Posted by Jemaleddin | 4:39 AM
I think the real news here is that sales are declining at all. I think you might have some early adopters jumping ship. I can only speak to my own experience, but after spending about $30/mo. on iTunes for a year or two, I switched to eMusic, which doesn't have as good a selection but is a) cheaper and b) DRM-free. I told myself the iTunes DRM was ok at first, but as I built up a library I started wondering how I was going to be able to keep using it over time - particularly as iTunes has gotten larger and more bloated (at least for Windows - iTunes 7 is a lot larger and resource intensive than iTunes 5 was when the iTunes store opened for Windows). I still make the occasional purchase on iTunes (the immediacy is great) but I'm way down from the amount I was spending at first.
Posted by Anonymous | 7:28 AM
Isn't this the first year in a while that there hasn't been a huge Pepsi/iTunes promotion?
I wonder how many songs Pepsi bought the last couple of years.
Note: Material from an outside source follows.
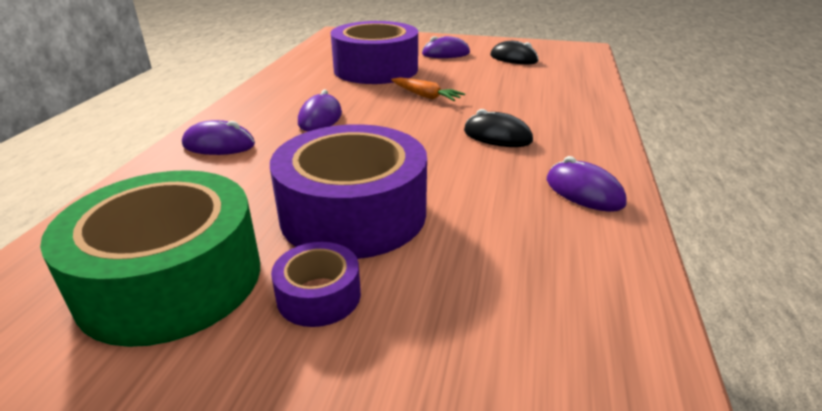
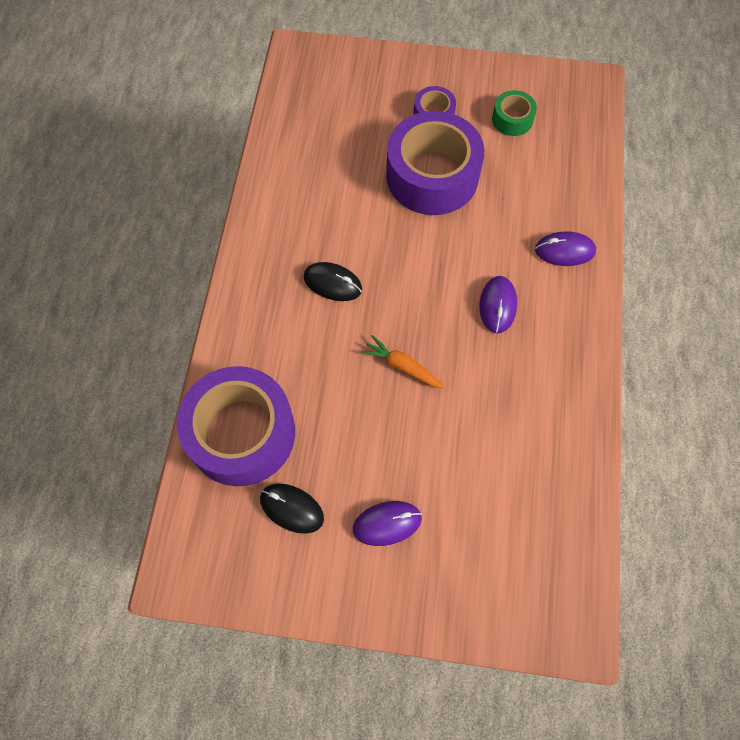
camera: 175 degrees right, 35 degrees up
(171, 279) = (512, 119): green tape -> green tape, size x0.46
(376, 69) = (473, 448): purple tape -> purple tape (241, 433)
(584, 192) = (279, 209): purple mouse -> none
Posted by Phillip Winn | 10:14 AM
I prefer iTunes to eMusic for one reason: the format. I prefer to buy my own CDs (or rip them from friends), but when it comes to purchasing music online I'd much rather buy from iTunes because AAC just sounds better to me. MP3s sound horrible to my ears, even at very high bitrates.
I wish the AAC/iTunes/iPod link would be broken. I think AAC is the best compression format, but it's only really available on iTunes and iPod players.
I've ripped my entire CD collection to 192kbps AAC VBR.